I turn around to look. I see a hazy sheet, like there is over the aquifer when the clouds are being drained there. But this one is coming toward me.

And then, it’s here. It’s happening.

The rain has broken out.

I ought to be horrified. These drops represent food we could have grown, showers we could have taken, fresh water we could have drunk.

I open my mouth and turn my face up, catching some of the water pelting down from the sky, and find I have to close my eyes.

I should be afraid. And I am. But there’s something else here too. A feeling of awe, maybe. Something… alive.

Maybe I don’t truly understand what this means, and that’s why I don’t fear it as much as I should. Or maybe it’s just that something inside me, encoded more deeply even than irrationality in my DNA, still knows the feeling that rain on dry land means life. 

Maybe I’m the rain gauge.

And it’s not just me. I know there are seeds in this soil. Perhaps not many of them have survived 20 years without water. But any that have can now sprout, for a brief time come to life until, hopefully for us, they have no more rain.

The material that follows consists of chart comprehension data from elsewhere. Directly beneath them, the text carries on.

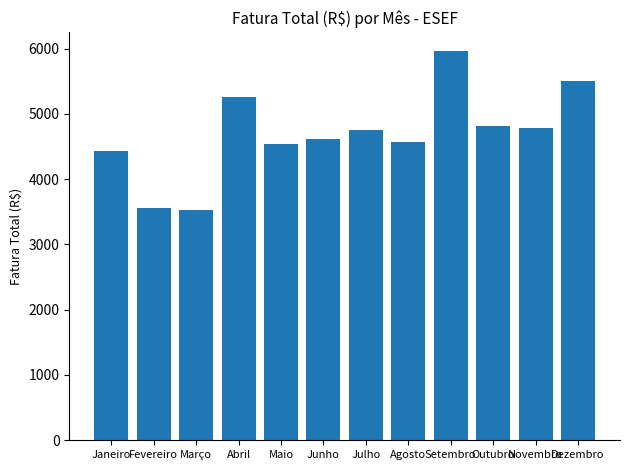

Is it true that the value at Outubro is 4807.5?

True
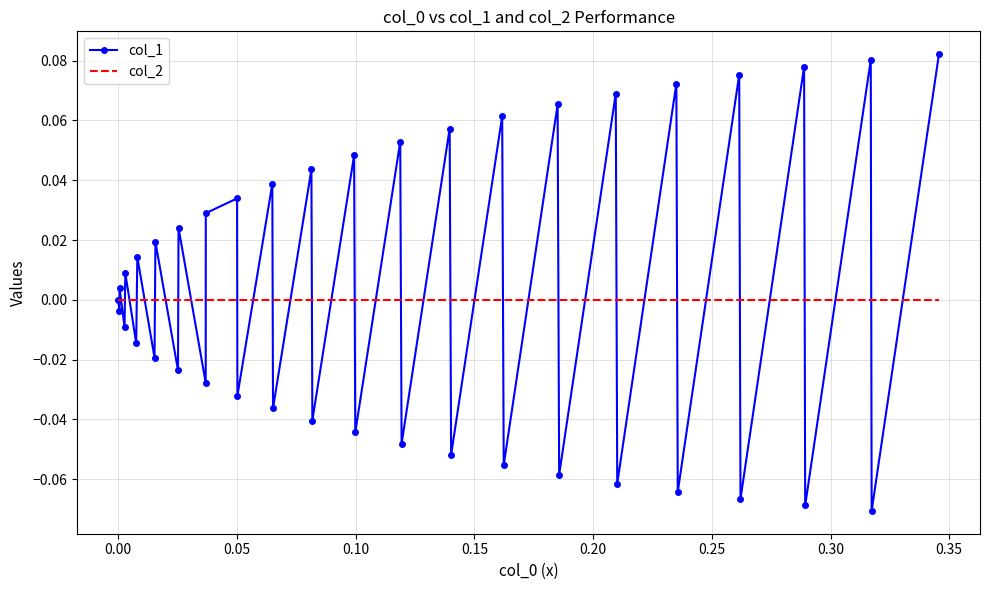

Which series has the widest spread of values?

col_1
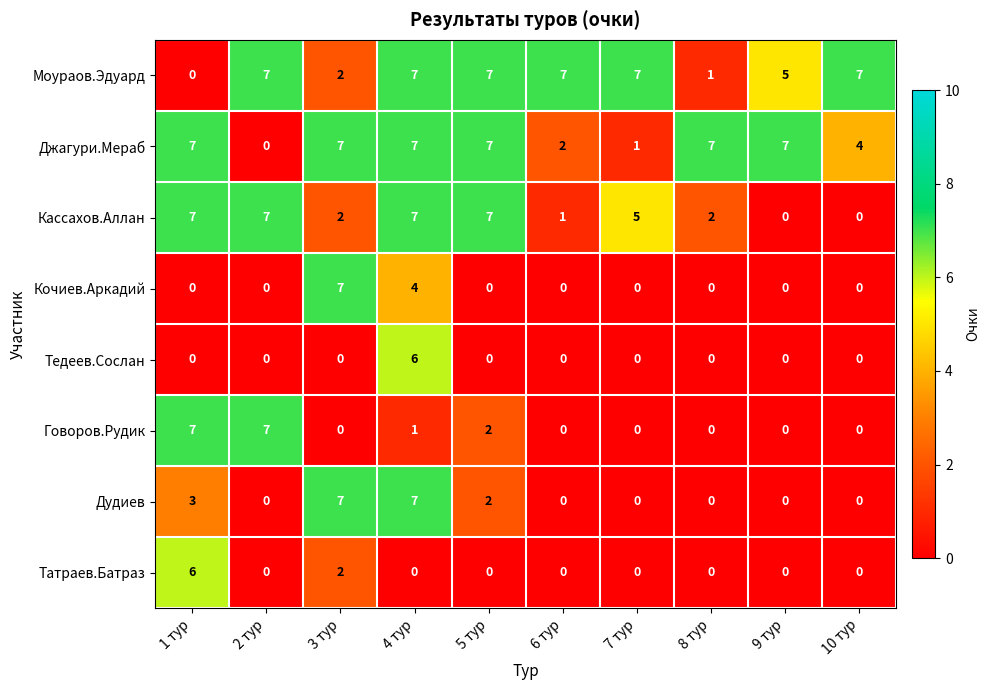

Is the value of Тедеев.Сослан at 10 тур greater than the value of Татраев.Батраз at 1 тур?

No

Thunder sounds again, closer this time, and I climb back on my bike. I’ll try to pedal back quickly. My mother has enough to worry about besides me getting electrocuted. And I don’t much fancy it myself. I’ll return to the oasis, where we together can commiserate and worry over the rain.

But as I begin my soggy ride home, raindrops pelting my face, I know that if I can, I’m going to come back out here in the days and weeks ahead, see what has sprouted in this newly dampened ground. Since I cannot stop the rain, I want to watch the dryland come to life.